Monday, February 06, 2023

Ready to hit the slopes?

by Nick Rotunno
| November 8, 2010 8:00 PM

Halloween has come and gone. The tamaracks are golden-hued, and the weather is turning frosty.

All these signs point to one sure fact: Here in North Idaho, ski season is on its way.

Up at the Idaho/Montana border, in the historic town of Kellogg and on the high peaks above Sandpoint, Panhandle ski areas are gearing up for what is predicted to be a snow-filled winter. At Lookout Pass Ski and Recreation Area, a family-friendly place known for its deep powder and diverse terrain, there's about eight inches of snow at the 5,560-foot summit, reported president and CEO Phil Edholm.

Warmer temperatures this week have melted some of the white stuff, but snow rarely piles up before mid- to late-November.

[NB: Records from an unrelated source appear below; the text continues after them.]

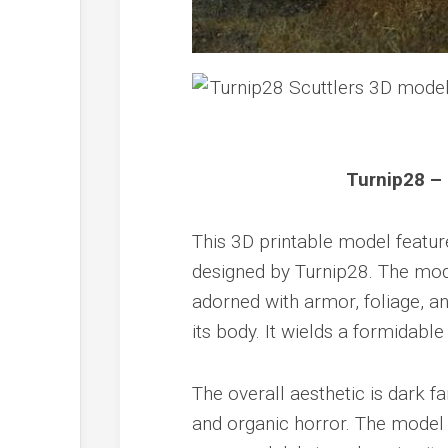
Turnip28 – 
This 3D printable model feature
designed by Turnip28. The mod
adorned with armor, foliage, an
its body. It wields a formidabl
The overall aesthetic is dark f
and organic horror. The model 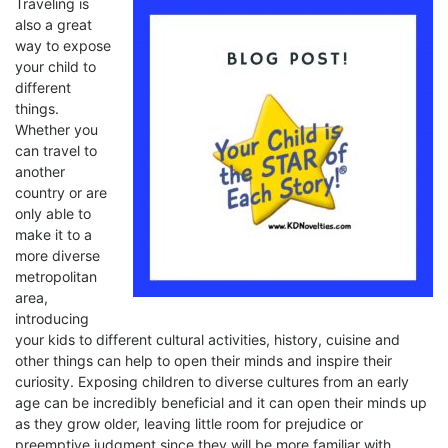
Traveling is
also a great
way to expose
your child to
different
things.
Whether you
can travel to
another
country or are
only able to
make it to a
more diverse
metropolitan
area,
introducing
your kids to different cultural activities, history, cuisine and
other things can help to open their minds and inspire their
curiosity. Exposing children to diverse cultures from an early
age can be incredibly beneficial and it can open their minds up
as they grow older, leaving little room for prejudice or
preemptive judgment since they will be more familiar with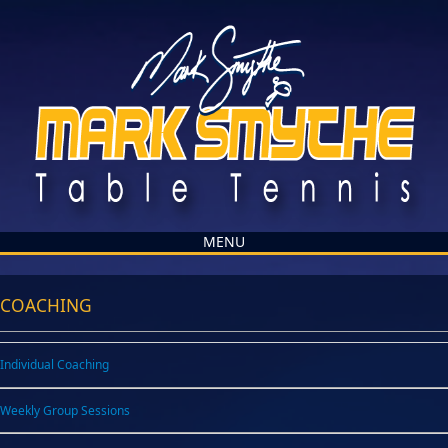
MENU
COACHING
Individual Coaching
Weekly Group Sessions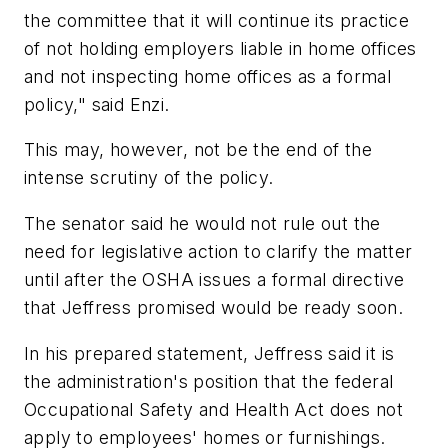
the committee that it will continue its practice
of not holding employers liable in home offices
and not inspecting home offices as a formal
policy," said Enzi.
This may, however, not be the end of the
intense scrutiny of the policy.
The senator said he would not rule out the
need for legislative action to clarify the matter
until after the OSHA issues a formal directive
that Jeffress promised would be ready soon.
In his prepared statement, Jeffress said it is
the administration's position that the federal
Occupational Safety and Health Act does not
apply to employees' homes or furnishings.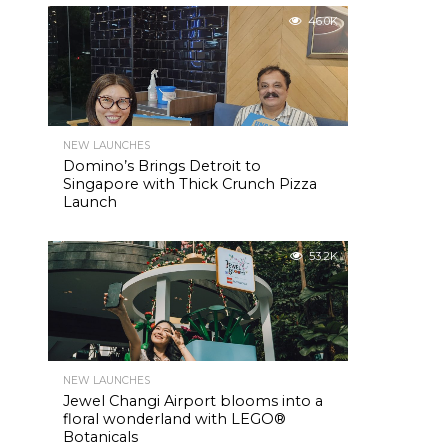
46.0K
NEW LAUNCHES
Domino’s Brings Detroit to
Singapore with Thick Crunch Pizza
Launch
53.2K
NEW LAUNCHES
Jewel Changi Airport blooms into a
floral wonderland with LEGO®
Botanicals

"We always hope to be open by Thanksgiving, and we almost always are," said Lookout ski school director Ric Clarke. "All it takes is 14 inches at the base."

The chair lifts have been inspected, the ski school is ready to go and Lookout's rustic lodge is prepared to receive guests. And with a La Nina winter in the forecast, fresh powder should be in the offing.

"We are expecting a big year," Clarke said. "Partly because of anticipated snowfall, and the excitement that news of the expansion has generated."

Lookout is currently working with the United States Forest Service on an expansion plan. If the plan is approved, Lookout will open a second peak on the western edge of the existing ski area, adding more runs and chairlifts.

Among the skiing and snowboarding community, word of the expansion has spread and anticipation is mounting. Barring any delays, construction could be under way by the summer of 2012, Edholm said.

In the meantime, powder hounds can enjoy Lookout's famous trees, where the Forest Service cleared 1.5 million board feet of beetle-infested timber last summer.

"That has opened up a lot of glade skiing for us," Edholm said, particularly in the Lucky Friday, Buffalo Gulch and Meadows areas.

One of the oldest ski areas in Idaho, Lookout will celebrate its 75th season this winter.

Silver Mountain Resort, located in Kellogg, has a large project of its own this fall. After 20 years of use, the heavy cable on the resort's three-mile gondola - the longest gondola in North America - was replaced last week, according to general manager Jeff Colburn.

"It's about had its life, so it's time for a new one," Colburn said.

Two spools of cable, each weighing 65 tons, arrived at Silver Mountain last week. Manufactured in Switzerland, the spools hold 6.2 miles of 2.25-inch diameter cable - enough rope to carry skiers up the mountain and down again.

According to the Silver Mountain website, the installation process should be completed by Nov. 15, well before the resort opens.

Like almost all Northwest ski areas, Silver didn't receive a great deal of snow last winter. But plenty of people still went skiing and snowboarding, Colburn said.

"The upside of (less snowfall) is we saw a lot more sunny days on the slopes," he added.

Colburn said he's also heard the winter forecast - much more snow this year than last, La Nina hitting North Idaho full-force. There's already snow at the Mountain Haus, and that's good news for local riders.

"It seems like skiers in our region love the powder," Colburn said. "We're tracking ahead on season passes right now. We're expecting a good year."

Dave Kulis, director of sales and marketing at Schweitzer Mountain Resort near Sandpoint - a mountain that boasts 2,900 acres of lift-serviced terrain - said the snow has already arrived up north.

"Well, we did get a bunch of snow (two weeks ago)," Kulis said. "We had anywhere from about a foot of snow in the village to two feet or more up top."

The weather has grown milder, though, which melted off some of Schweitzer's inches. Kulis said the mountain hasn't scheduled an opening day; it will depend entirely on snowfall and conditions.

"Typically, we can open anytime from Thanksgiving weekend to early to mid-December," he said. "We do have fairly extensive snow making. As soon as we get some cold temperatures we'll fire up the snow guns."

Skiers and boarders will find a smooth ride at Schweitzer this year - the resort has purchased two new Prinoth BR-350 grooming vehicles, Kulis said. The groomers will be laying down tracks all season long.

"We're excited to put those to good use. We'll be using them extensively throughout the winter," he said.

Schweitzer plans to sell tickets differently, too, Kulis said. Using an innovative new system, skiers will now be able to purchase tickets on their cell phones, making the whole process more convenient.

"We're using a fair amount of new technology this year," Kulis said. "We hope to have (the ticket system) running by opening day."